SUPPLIED DATA below:

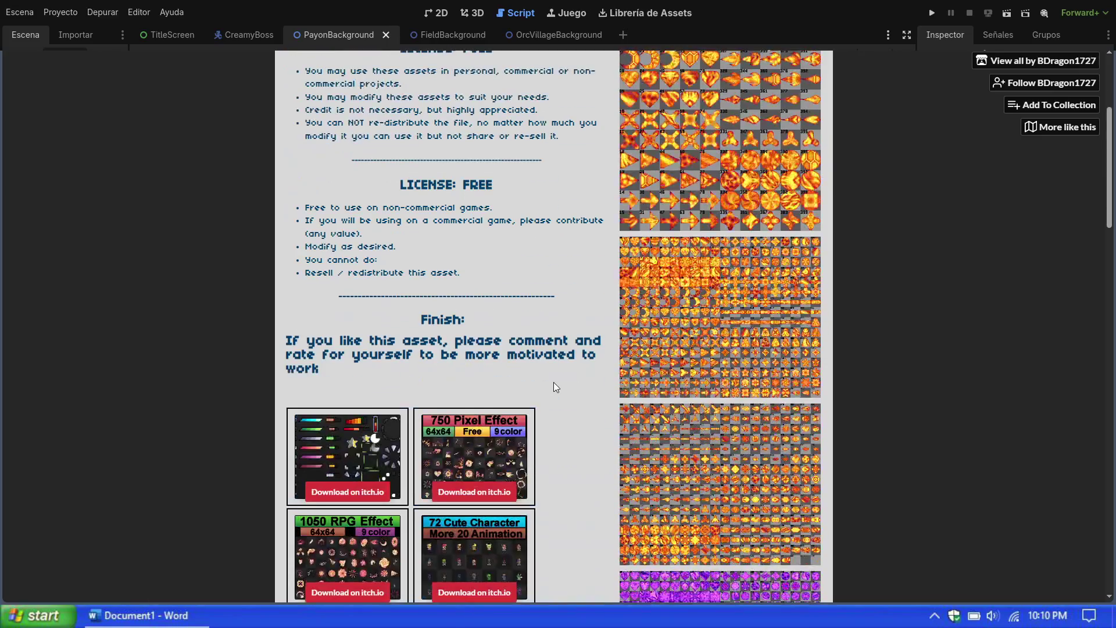
{"action": "scroll", "coordinate": [553, 382], "scroll_direction": "down", "scroll_amount": 5}
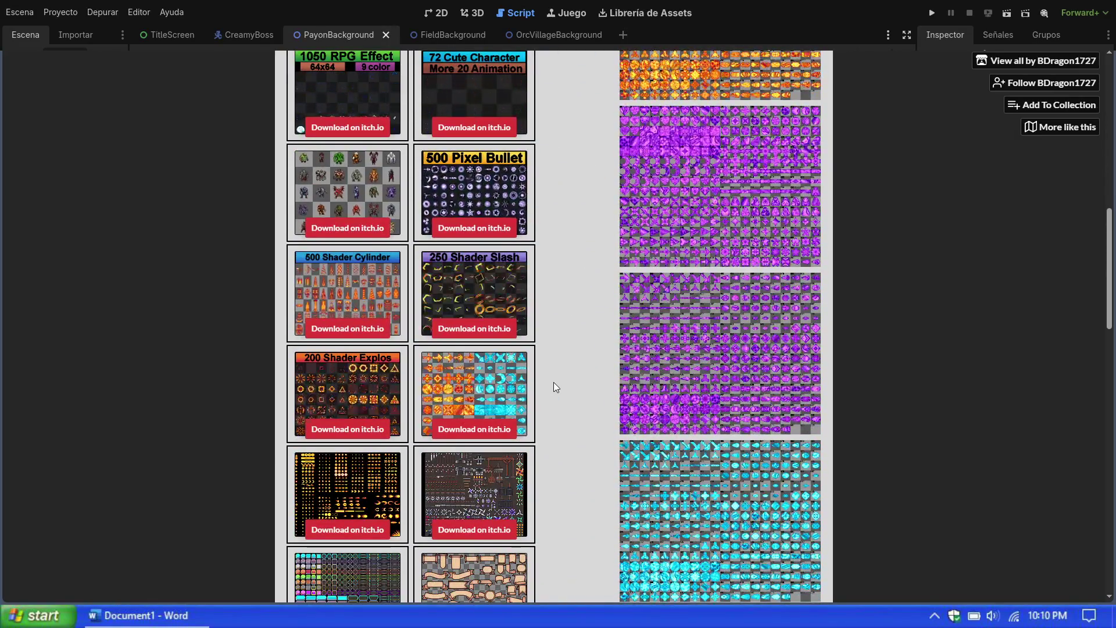
{"action": "scroll", "coordinate": [554, 382], "scroll_direction": "down", "scroll_amount": 8}
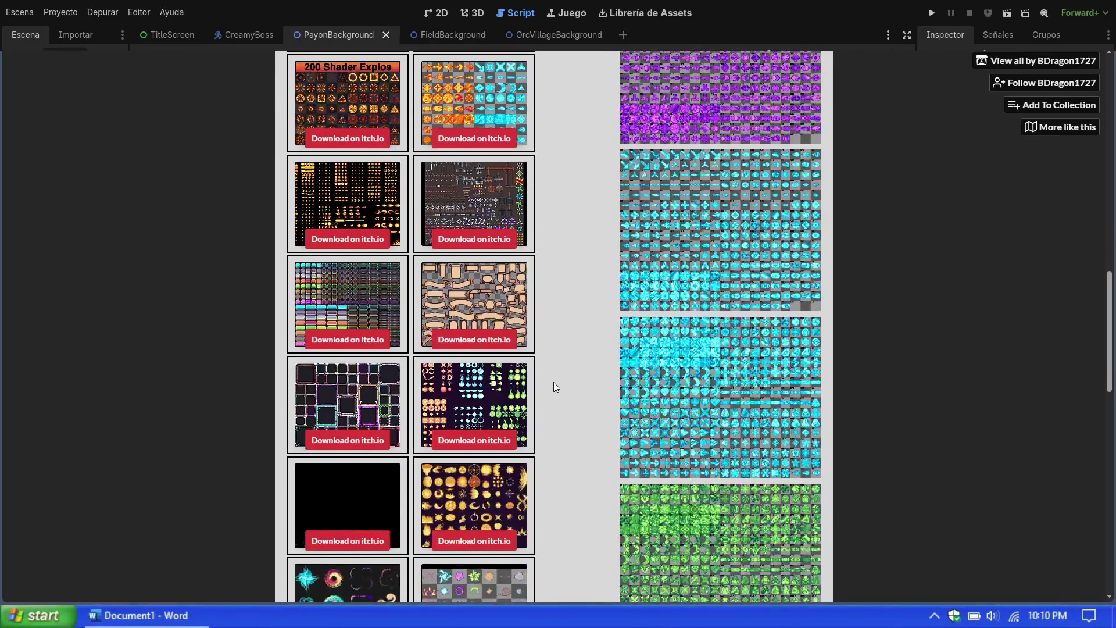
{"action": "scroll", "coordinate": [553, 382], "scroll_direction": "down", "scroll_amount": 5}
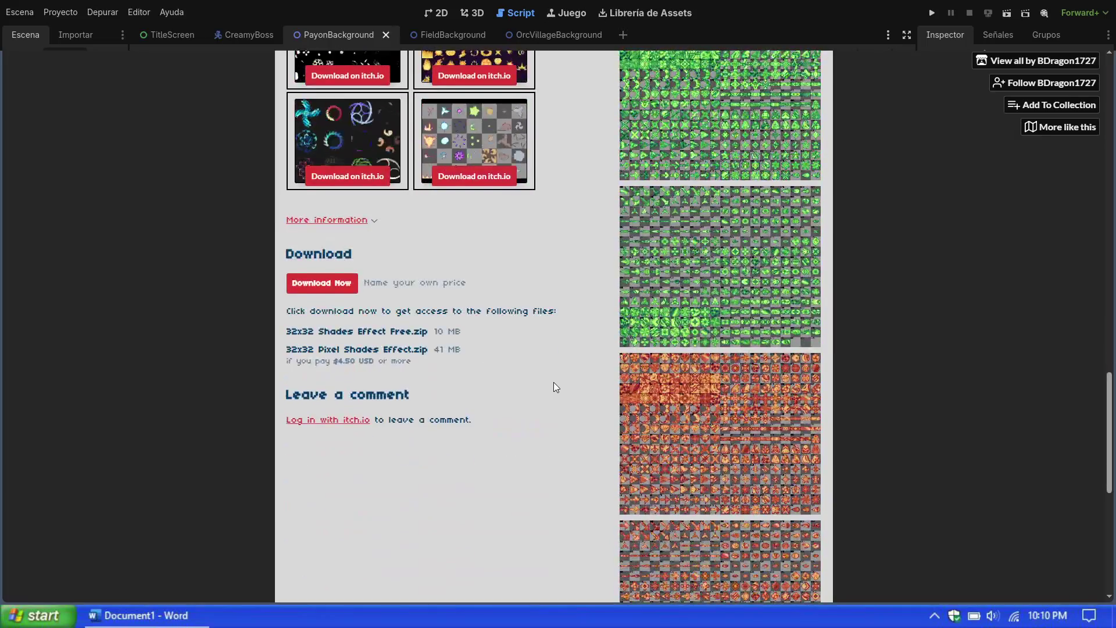
{"action": "scroll", "coordinate": [554, 382], "scroll_direction": "down", "scroll_amount": 5}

End of SUPPLIED DATA.

WORK ORDER
Pictures aside, reproduce the listing above exactly.

SOLUTION
{"action": "scroll", "coordinate": [553, 382], "scroll_direction": "down", "scroll_amount": 5}
{"action": "scroll", "coordinate": [554, 382], "scroll_direction": "down", "scroll_amount": 8}
{"action": "scroll", "coordinate": [553, 382], "scroll_direction": "down", "scroll_amount": 5}
{"action": "scroll", "coordinate": [554, 382], "scroll_direction": "down", "scroll_amount": 5}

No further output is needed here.